Nella mostra di Zuoz è l’uso della xilografia – l’incisione di tavole lignee che vengono poi impiegate per riprodurre il soggetto su carta – ad attirare l’attenzione di coloro che conoscono il percorso artistico di Gertsch. La gallerista Monica De Cardenas spiega; «Egli reinventa questa tecnica. Usa la xilografia in maniera monocroma, con dimensioni fuori dalla media e con tecnica iperrealista, definendone quindi una versione del tutto nuova e mai sperimentata prima». I materiali sono scelti con la massima attenzione, il colore desiderato è ottenuto direttamente dai pigmenti, proprio come si faceva in passato, e le carte per la stampa sono scelte dalla produzione artigianale giapponese.
È l’artista stesso a spiegare meglio questa ed altre questioni nell’intervista che segue.
Signor Gertsch, potrebbe spiegare la tecnica utilizzata per realizzare le opere esposte nella mostra in corso a Zuoz? Quando ha iniziato a utilizzare questo medium?
Dopo aver dipinto – fra il 1980 e il 1984 – sei ritratti di donne che presentavano una forte presenza vitale, ho sentito la necessità di schermare i volti attraverso una nuova tecnica. Ho scelto allora il medium meno appropriato, la xilografia, per ottenere una transizione graduale dal chiaro allo scuro. Per fare ciò ho dovuto reinventare la xilografia. Dopo molti tentativi, ho trovato la soluzione: intagliare, per mezzo di una sgorbia, la tavola lignea dipinta di blu scuro. Dopo molti mesi, i punti luminosi, proprio come stelle in cielo, hanno determinato un disegno fatto di luce, rappresentante il volto dell’inverno. Ho realizzato così un antico sogno: unire un’immagine realistica ed uno spazio monocromo.
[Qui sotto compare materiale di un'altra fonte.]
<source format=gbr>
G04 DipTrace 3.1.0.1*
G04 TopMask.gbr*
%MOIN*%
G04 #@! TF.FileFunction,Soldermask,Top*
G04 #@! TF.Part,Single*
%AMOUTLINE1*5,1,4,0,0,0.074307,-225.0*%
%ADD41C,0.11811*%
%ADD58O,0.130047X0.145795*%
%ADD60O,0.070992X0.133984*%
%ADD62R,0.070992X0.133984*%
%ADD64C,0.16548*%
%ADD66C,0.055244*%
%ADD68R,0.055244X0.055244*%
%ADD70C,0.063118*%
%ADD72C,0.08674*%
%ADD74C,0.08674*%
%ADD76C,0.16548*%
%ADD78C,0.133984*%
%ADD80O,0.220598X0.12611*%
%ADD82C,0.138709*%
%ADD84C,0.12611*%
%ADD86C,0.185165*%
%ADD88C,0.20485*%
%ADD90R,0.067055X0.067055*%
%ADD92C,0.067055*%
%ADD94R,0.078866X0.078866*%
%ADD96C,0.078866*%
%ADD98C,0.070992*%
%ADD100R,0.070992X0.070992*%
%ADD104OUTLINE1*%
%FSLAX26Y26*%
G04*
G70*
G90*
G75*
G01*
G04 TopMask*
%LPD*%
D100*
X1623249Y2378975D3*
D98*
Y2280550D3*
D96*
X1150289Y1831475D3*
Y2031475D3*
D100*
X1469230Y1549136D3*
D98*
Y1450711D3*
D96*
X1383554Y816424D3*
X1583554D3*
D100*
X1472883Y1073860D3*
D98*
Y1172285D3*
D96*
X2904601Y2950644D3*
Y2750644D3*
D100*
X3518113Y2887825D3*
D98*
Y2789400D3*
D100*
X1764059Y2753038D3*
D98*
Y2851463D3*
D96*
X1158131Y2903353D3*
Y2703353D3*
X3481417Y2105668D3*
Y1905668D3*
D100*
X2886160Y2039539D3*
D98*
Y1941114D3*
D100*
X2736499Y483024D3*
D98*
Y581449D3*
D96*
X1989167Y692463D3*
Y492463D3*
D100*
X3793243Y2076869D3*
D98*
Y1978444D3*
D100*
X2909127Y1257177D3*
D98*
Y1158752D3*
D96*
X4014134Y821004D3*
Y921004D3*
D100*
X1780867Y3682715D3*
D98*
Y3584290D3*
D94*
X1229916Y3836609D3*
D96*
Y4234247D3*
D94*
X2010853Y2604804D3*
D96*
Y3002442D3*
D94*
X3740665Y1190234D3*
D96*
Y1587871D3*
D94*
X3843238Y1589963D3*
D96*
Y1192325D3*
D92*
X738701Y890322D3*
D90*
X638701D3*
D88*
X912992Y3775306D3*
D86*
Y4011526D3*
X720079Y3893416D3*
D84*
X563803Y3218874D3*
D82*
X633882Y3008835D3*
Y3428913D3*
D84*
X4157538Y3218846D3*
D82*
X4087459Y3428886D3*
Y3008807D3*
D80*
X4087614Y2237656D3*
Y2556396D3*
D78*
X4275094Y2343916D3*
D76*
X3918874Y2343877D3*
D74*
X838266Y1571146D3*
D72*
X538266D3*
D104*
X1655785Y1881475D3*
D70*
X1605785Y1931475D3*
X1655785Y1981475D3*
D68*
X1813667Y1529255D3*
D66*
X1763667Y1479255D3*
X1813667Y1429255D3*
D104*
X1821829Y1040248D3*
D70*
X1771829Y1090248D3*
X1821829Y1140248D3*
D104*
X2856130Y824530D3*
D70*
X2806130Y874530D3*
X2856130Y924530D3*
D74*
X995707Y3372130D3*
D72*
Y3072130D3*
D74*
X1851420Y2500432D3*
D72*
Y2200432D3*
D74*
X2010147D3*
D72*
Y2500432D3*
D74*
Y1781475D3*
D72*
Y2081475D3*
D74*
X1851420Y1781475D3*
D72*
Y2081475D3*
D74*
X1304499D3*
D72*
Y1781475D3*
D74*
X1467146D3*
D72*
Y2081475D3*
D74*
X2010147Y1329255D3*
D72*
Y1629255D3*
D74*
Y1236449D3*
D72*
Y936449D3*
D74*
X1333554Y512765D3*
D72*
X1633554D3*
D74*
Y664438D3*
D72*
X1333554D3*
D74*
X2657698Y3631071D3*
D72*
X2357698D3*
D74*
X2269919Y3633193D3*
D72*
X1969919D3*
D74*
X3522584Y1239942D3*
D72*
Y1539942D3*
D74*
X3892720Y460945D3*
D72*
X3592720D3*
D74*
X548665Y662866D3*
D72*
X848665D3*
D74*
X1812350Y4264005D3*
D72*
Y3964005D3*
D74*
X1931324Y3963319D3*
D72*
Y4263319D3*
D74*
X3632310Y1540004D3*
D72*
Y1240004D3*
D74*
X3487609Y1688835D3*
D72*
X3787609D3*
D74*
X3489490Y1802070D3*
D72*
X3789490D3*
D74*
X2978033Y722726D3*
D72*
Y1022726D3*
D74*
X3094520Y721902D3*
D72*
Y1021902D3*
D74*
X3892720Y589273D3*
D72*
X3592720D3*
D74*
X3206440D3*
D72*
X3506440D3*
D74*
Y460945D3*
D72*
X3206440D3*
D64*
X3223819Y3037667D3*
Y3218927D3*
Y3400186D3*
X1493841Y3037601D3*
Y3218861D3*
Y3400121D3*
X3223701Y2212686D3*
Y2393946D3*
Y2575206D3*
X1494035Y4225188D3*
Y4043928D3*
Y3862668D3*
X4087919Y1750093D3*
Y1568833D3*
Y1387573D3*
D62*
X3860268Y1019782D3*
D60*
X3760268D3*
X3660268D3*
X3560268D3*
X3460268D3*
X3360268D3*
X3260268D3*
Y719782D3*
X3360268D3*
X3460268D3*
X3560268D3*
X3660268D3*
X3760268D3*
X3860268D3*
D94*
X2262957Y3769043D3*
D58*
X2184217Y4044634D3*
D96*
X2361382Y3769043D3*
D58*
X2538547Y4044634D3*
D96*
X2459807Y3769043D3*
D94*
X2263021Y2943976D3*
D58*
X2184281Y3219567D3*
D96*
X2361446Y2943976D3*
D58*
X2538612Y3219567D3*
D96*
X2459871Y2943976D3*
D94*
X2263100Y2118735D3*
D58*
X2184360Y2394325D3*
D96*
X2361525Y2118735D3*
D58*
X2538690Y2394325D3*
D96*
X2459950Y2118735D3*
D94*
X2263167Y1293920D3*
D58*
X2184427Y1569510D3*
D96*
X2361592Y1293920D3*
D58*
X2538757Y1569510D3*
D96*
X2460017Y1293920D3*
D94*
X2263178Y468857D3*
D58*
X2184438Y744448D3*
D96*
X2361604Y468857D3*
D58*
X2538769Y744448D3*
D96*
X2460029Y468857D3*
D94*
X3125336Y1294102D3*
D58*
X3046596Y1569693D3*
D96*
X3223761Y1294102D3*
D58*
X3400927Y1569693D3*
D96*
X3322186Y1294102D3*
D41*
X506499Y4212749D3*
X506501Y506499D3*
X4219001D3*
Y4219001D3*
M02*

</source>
Molte delle sue opere sono ritratti. Cosa la conduce alla scelta del soggetto?
Dal 1989 sono stati realizzati nove ritratti di giovani donne (dipinti) e quattro xilografie. L’incontro con le modelle è una storia a sé, ma si è trattato di felici coincidenze, che mi hanno permesso di realizzare le mie visioni.
A Burgdorf un museo è interamente dedicato al suo lavoro. Ci può dire qualcosa sul suo coinvolgimento?
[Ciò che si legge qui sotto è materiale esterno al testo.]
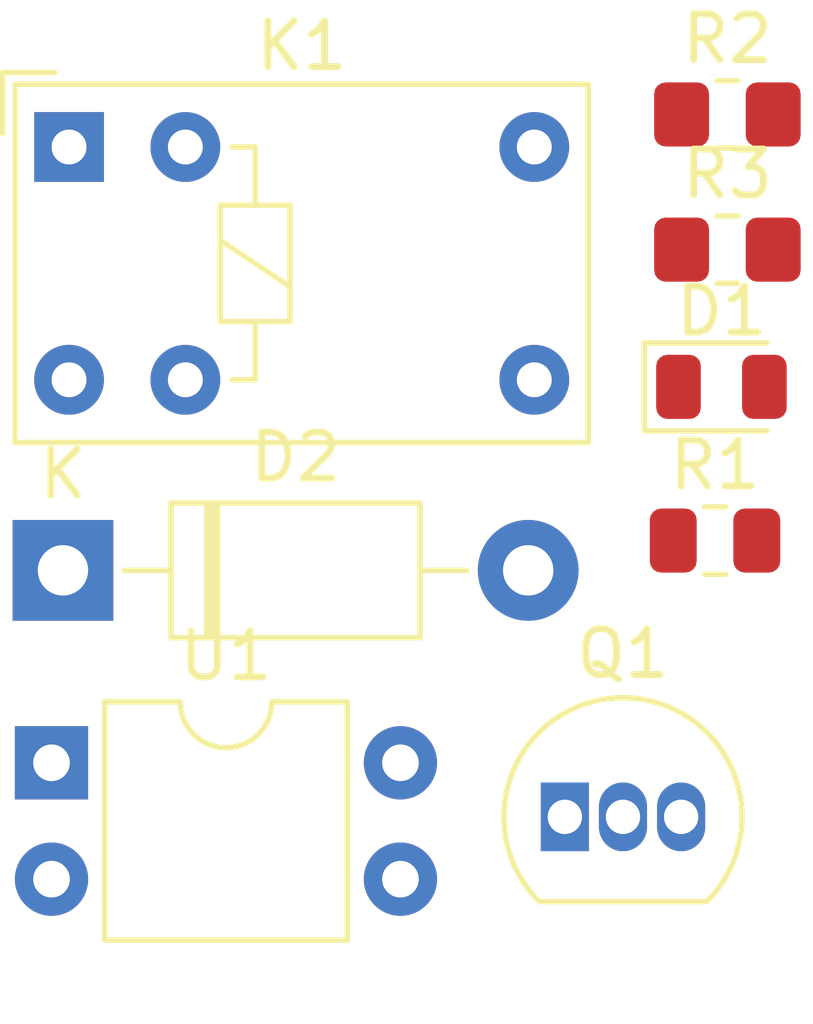
<source format=kicad_pcb>
(kicad_pcb
	(version 20240108)
	(generator "pcbnew")
	(generator_version "8.0")
	(general
		(thickness 1.6)
		(legacy_teardrops no)
	)
	(paper "A4")
	(layers
		(0 "F.Cu" signal)
		(31 "B.Cu" signal)
		(32 "B.Adhes" user "B.Adhesive")
		(33 "F.Adhes" user "F.Adhesive")
		(34 "B.Paste" user)
		(35 "F.Paste" user)
		(36 "B.SilkS" user "B.Silkscreen")
		(37 "F.SilkS" user "F.Silkscreen")
		(38 "B.Mask" user)
		(39 "F.Mask" user)
		(40 "Dwgs.User" user "User.Drawings")
		(41 "Cmts.User" user "User.Comments")
		(42 "Eco1.User" user "User.Eco1")
		(43 "Eco2.User" user "User.Eco2")
		(44 "Edge.Cuts" user)
		(45 "Margin" user)
		(46 "B.CrtYd" user "B.Courtyard")
		(47 "F.CrtYd" user "F.Courtyard")
		(48 "B.Fab" user)
		(49 "F.Fab" user)
		(50 "User.1" user)
		(51 "User.2" user)
		(52 "User.3" user)
		(53 "User.4" user)
		(54 "User.5" user)
		(55 "User.6" user)
		(56 "User.7" user)
		(57 "User.8" user)
		(58 "User.9" user)
	)
	(setup
		(pad_to_mask_clearance 0)
		(allow_soldermask_bridges_in_footprints no)
		(pcbplotparams
			(layerselection 0x00010fc_ffffffff)
			(plot_on_all_layers_selection 0x0000000_00000000)
			(disableapertmacros no)
			(usegerberextensions no)
			(usegerberattributes yes)
			(usegerberadvancedattributes yes)
			(creategerberjobfile yes)
			(dashed_line_dash_ratio 12.000000)
			(dashed_line_gap_ratio 3.000000)
			(svgprecision 4)
			(plotframeref no)
			(viasonmask no)
			(mode 1)
			(useauxorigin no)
			(hpglpennumber 1)
			(hpglpenspeed 20)
			(hpglpendiameter 15.000000)
			(pdf_front_fp_property_popups yes)
			(pdf_back_fp_property_popups yes)
			(dxfpolygonmode yes)
			(dxfimperialunits yes)
			(dxfusepcbnewfont yes)
			(psnegative no)
			(psa4output no)
			(plotreference yes)
			(plotvalue yes)
			(plotfptext yes)
			(plotinvisibletext no)
			(sketchpadsonfab no)
			(subtractmaskfromsilk no)
			(outputformat 1)
			(mirror no)
			(drillshape 1)
			(scaleselection 1)
			(outputdirectory "")
		)
	)
	(net 0 "")
	(net 1 "5v")
	(net 2 "Net-(D1-K)")
	(net 3 "Net-(D2-A)")
	(net 4 "COM")
	(net 5 "NO")
	(net 6 "NC")
	(net 7 "GNDREF")
	(net 8 "Net-(Q1-B)")
	(net 9 "Net-(R1-Pad2)")
	(net 10 "Net-(R2-Pad1)")
	(net 11 "INPUT")
	(footprint "Diode_THT:D_DO-41_SOD81_P10.16mm_Horizontal" (layer "F.Cu") (at 139.5 86.62))
	(footprint "Resistor_SMD:R_0805_2012Metric_Pad1.20x1.40mm_HandSolder" (layer "F.Cu") (at 154.01 79.62))
	(footprint "Resistor_SMD:R_0805_2012Metric" (layer "F.Cu") (at 153.74 85.97))
	(footprint "LED_SMD:LED_0805_2012Metric" (layer "F.Cu") (at 153.88 82.615))
	(footprint "Package_DIP:DIP-4_W7.62mm" (layer "F.Cu") (at 139.25 90.82))
	(footprint "Package_TO_SOT_THT:TO-92_Inline" (layer "F.Cu") (at 150.46 92))
	(footprint "Relay_THT:Relay_SPDT_HsinDa_Y14" (layer "F.Cu") (at 139.6328 77.3806))
	(footprint "Resistor_SMD:R_0805_2012Metric_Pad1.20x1.40mm_HandSolder" (layer "F.Cu") (at 154.01 76.67))
)
</source>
Solo questo, a proposito di Burgdorf: i begli spazi del museo mi permettono di valorizzare il carattere ambientale dei miei quadri. Ogni sei mesi c’è un cambio di allestimento, così posso configurare un nuovo ambiente con dipinti e xilografie dalla collezione e anche con opere appena concluse.
Come è arrivato a dipingere le Quattro stagioni? Si tratta di un soggetto complesso sia per il grande formato, che per il soggetto. È stato in qualche modo influenzato da qualche autore del passato?
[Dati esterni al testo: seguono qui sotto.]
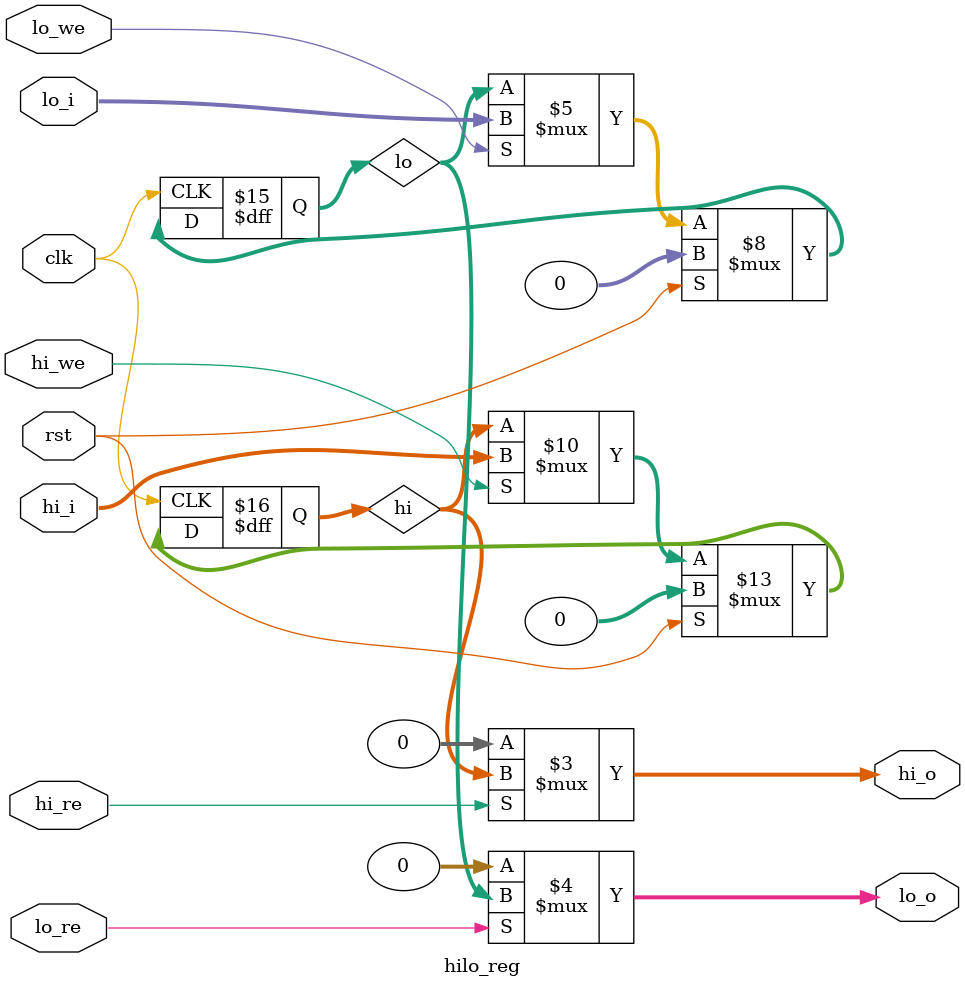
<source format=v>
`include "lib/defines.vh"
module hilo_reg(
    input wire clk,
    input wire rst,
    // write
    input wire hi_we,
    input wire lo_we,
    input wire [31:0]hi_i,
    input wire [31:0]lo_i,
    // read
    input wire hi_re,
    input wire lo_re,
    output wire [31:0] hi_o,
    output wire [31:0] lo_o
);

    reg [31:0] hi, lo;
    always @ (posedge clk) begin
        if (rst) begin
            hi <= 32'b0;
        end
        else if (hi_we) begin
            hi <= hi_i;
        end
    end

    always @ (posedge clk) begin
        if (rst) begin
            lo <= 32'b0;
        end
        else if (lo_we) begin
            lo <= lo_i;
        end
    end

    assign hi_o = hi_re ? hi : 32'b0;
    assign lo_o = lo_re ? lo : 32'b0;

endmodule
</source>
Pur essendo rimasto molto affascinato a ventun anni dalle Quattro stagioni (dipinte nel 1565 da Pieter Bruegel il Vecchio, ndr) al Kunsthistorisches Museum di Vienna, non furono questi dipinti, nel 2007, ad ispirarmi per la mia versione delle quattro stagioni. È stato piuttosto il nostro piccolo bosco, che dista ottanta metri da casa e dove passeggio di frequente, osservando attorno a me con lo sguardo del pittore. Oggi mi capita di camminare attraverso quella piccola foresta con un sentimento di liberazione.